**ACTIVITIES**
1: Using the blog feed below, answer each question:
(a) How many times did the Fall appear on Peel's program?
(b) Which city is The Wedding Present from?
(c) On which label did The Procedure Club release "Doomed Forever"?
2: Name every record label mentioned in the blog feed below.
━━ DOCUMENT TEXT ━━
Recent FMA Blog Posts
This is a feed of featured blog posts from FMA users. Blog on, bloggers!
JoeMc on 07/08/2010 at 02:53PM
Legendary British DJ John Peel was always vocal about the bands that he considered a cut above the rest. From the late 60s until his death in 2004, Peel made a practice of devoting large segments of radio time to the bands who pleased him most. Undoubtedly, his most famous endorsements were two bands that were so constantly celebrated by Peel that they became identified with him: the Fall and the Undertones. The Fall appeared on Peel’s program more times than anyone else (24!), and as for the Undertones, his feelings about them may best be gauged by the fact that he asked for a lyric from “Teenage Kicks” to be carved on his tombstone after his death (to at least one commentator’s displeasure).
But coming up not too far behind the Fall and Undertones on Peel’s list of perennial favorites were those lads from Leeds, The Wedding Present, who appeared on Peel’s show so many times that you can now buy a six-CD set of their sessions. In fact, if you were to add in the sessions Wedding Present founder and only consistent member David Gedge logged as Cinerama, then Gedge and mates are second only to the Fall on the Peel Love Index. A worthier tribute no man could ask for.
Well, Peel may be gone, but the band he loved lives on: The Wedding Present continues to record and perform, 25 years after their first show and single. And they still play on the radio, as evidenced by this track from an appearance on KEXP earlier this year. The song is as yet unrecorded, so it’s all exclusive-like; they’ve been playing it live, but it hasn’t yet made its way onto a 7” or CD. Go out and get it, boy!
TAGGED AS:the wedding present
lizb on 07/08/2010 at 09:30AM
Dreamy pop songs, heavy on reverb and My Bloody Valentine-esque showers of shoegaze fuzz... what's not to love about The Procedure Club?
Last year I started seeing babydoll dresses pop up on fashionistas riding the NYC subway, and cringed at the thought of '90s culture resurrected... will everyone get the haircut from Friends and start wearing Bongo jeans again?? Fashion fears aside, I can certainly get behind present day sonic harkenings to the glory days of 'zines and indie rock. Especially in the case of Procedure Club, where a modern interpretation of the old form has its own special twists.
Adam and Andrea of New Haven, CT, are the duo behind the sweet sounds presented below, and they've just released an excellent new album on the Slumberland label, "Doomed Forever," which I adore.
We've just got ahold of a few netreleases by the Procedure Club here at the FMA that I recommend: an EP called "Beko 09" on the venerable Beko Digital Single Label out of France who just joined the FMA's ranks, as well as the band's self-titled album from 2008 (on the Skribble Kite label). Take a listen to a few of my favorite tracks below and bliss out.
━━━
━━ RECORDED DATA ━━
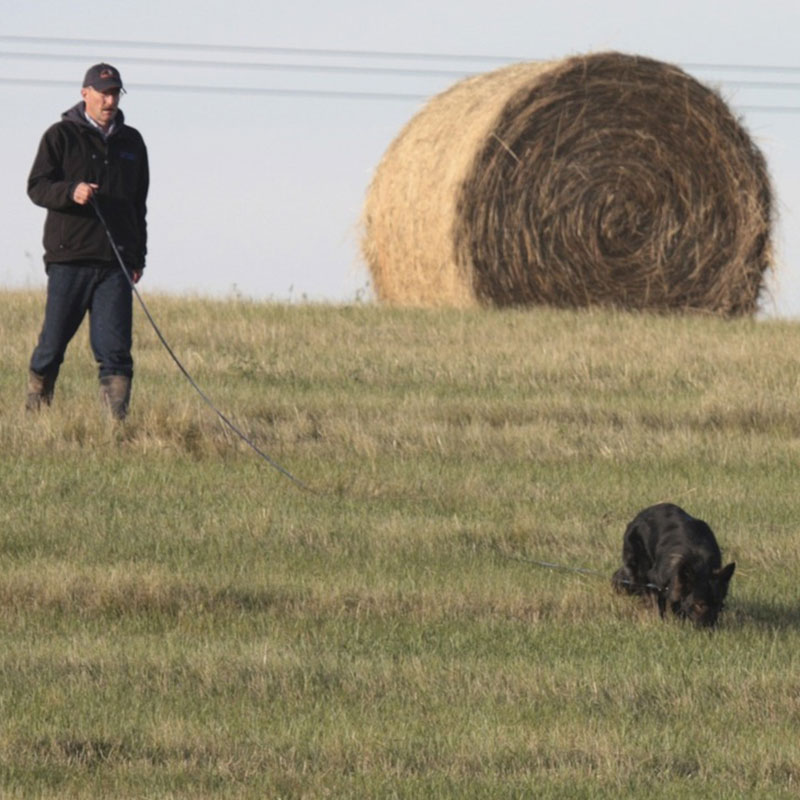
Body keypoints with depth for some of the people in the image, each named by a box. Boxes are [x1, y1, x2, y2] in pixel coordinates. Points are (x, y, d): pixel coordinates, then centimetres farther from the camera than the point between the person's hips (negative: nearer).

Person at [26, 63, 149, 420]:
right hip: (69, 259, -3)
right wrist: (71, 191, -22)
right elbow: (36, 186, -2)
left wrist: (138, 258, 17)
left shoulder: (131, 141, 17)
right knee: (54, 340, 0)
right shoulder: (61, 136, 3)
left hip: (116, 262, 3)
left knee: (115, 346, -6)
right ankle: (35, 410, 16)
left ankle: (116, 420, -7)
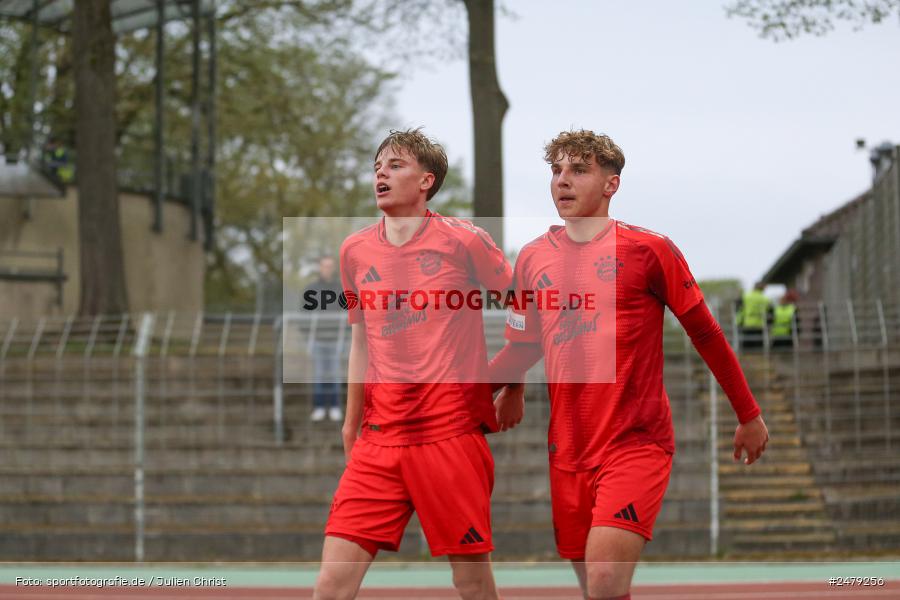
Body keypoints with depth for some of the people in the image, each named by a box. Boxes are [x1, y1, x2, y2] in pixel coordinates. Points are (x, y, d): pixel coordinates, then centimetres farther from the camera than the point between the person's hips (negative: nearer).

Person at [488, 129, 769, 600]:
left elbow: (705, 333, 4)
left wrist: (749, 415, 10)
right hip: (567, 450, 5)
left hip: (637, 442, -5)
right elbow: (521, 347, 18)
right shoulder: (533, 258, 8)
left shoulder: (648, 249, -4)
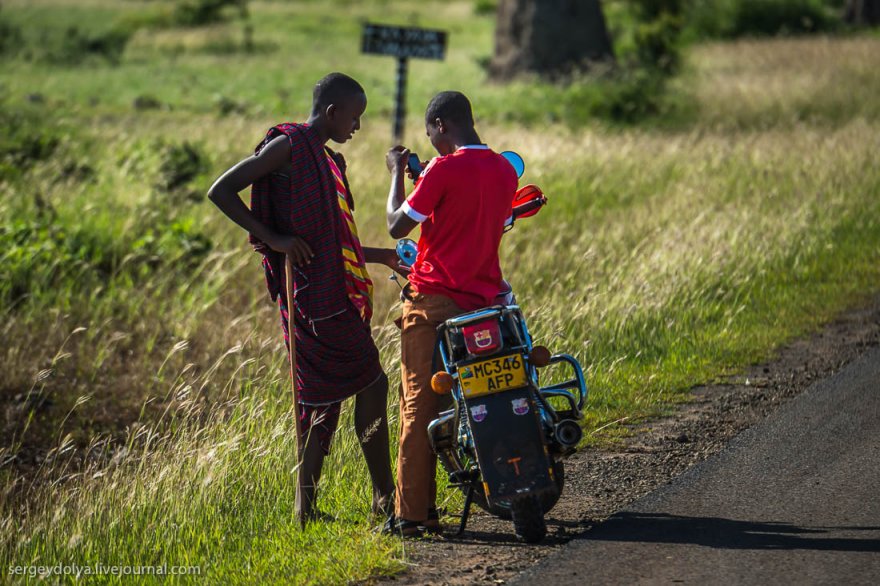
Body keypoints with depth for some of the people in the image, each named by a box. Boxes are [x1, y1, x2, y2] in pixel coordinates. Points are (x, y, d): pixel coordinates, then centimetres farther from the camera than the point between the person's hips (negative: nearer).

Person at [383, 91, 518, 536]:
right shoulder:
━━━
**RESPONSES TO THE TASKS**
1:
(a) 24
(b) Leeds
(c) Slumberland

2: Slumberland, Beko Digital Single Label, Skribble Kite